Stackexchange contributor Floris writes:
There is an additional complication which relates to the shape of the contact area - you may be familiar with the "belly flop", where you fall flat on the water and it hurts a lot. This is not just because you slow down quickly - it is because there is a brief moment when the contact point between your body and the water moves faster than the speed of sound in water, and this results in an "attached shock wave" which can cause the pressure of the water to briefly become very high.

Falling from large height in water the best case scenario is that you enter the water perpendicular, feet first. That way you penetrate deeper, hence the deceleration is spread out over more time, hence the force of deceleration is less.

Second best scenario is what happened to you; your spine was perpendicular parallel to the surface of the water. (Had you hit the water at some angle severe spinal injury was very likely.)

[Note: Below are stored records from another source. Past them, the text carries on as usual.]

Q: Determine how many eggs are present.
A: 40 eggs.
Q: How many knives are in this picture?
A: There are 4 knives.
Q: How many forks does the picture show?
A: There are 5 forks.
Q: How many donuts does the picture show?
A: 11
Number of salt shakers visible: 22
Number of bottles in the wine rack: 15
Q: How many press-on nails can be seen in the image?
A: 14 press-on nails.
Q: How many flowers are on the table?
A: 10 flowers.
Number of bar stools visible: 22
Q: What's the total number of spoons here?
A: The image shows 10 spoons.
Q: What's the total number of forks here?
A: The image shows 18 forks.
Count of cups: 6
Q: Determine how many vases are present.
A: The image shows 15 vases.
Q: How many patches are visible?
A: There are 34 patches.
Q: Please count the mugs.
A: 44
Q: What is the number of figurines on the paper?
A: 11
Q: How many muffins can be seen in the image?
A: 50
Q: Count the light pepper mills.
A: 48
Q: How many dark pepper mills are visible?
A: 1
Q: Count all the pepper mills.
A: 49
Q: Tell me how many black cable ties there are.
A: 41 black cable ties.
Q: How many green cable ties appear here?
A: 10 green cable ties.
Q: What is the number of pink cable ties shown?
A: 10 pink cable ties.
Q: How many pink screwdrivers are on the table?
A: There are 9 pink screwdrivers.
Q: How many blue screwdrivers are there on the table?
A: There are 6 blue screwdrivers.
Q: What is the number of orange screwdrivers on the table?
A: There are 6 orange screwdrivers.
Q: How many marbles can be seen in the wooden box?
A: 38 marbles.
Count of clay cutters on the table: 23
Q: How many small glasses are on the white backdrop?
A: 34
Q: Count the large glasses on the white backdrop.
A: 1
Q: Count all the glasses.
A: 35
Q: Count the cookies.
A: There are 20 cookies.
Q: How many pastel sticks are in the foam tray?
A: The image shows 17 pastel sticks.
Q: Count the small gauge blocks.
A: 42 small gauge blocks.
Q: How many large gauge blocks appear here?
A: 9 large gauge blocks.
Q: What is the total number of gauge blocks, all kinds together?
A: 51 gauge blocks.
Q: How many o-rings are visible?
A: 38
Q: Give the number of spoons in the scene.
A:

The peak deceleration may have been very, very high, but lasting only a very, very brief instant. A quick calculation may give a reasonable estimate for your average deceleration, but there may well have been a far higher peak deceleration.

It seems to me the best indicator of the peak deceleration you experienced is the fact that you recovered from your injury without any medical treatment. A G-load over 100 G (no matter how short) is considered lethal. 50 G: possibly survivable, but with severe injury.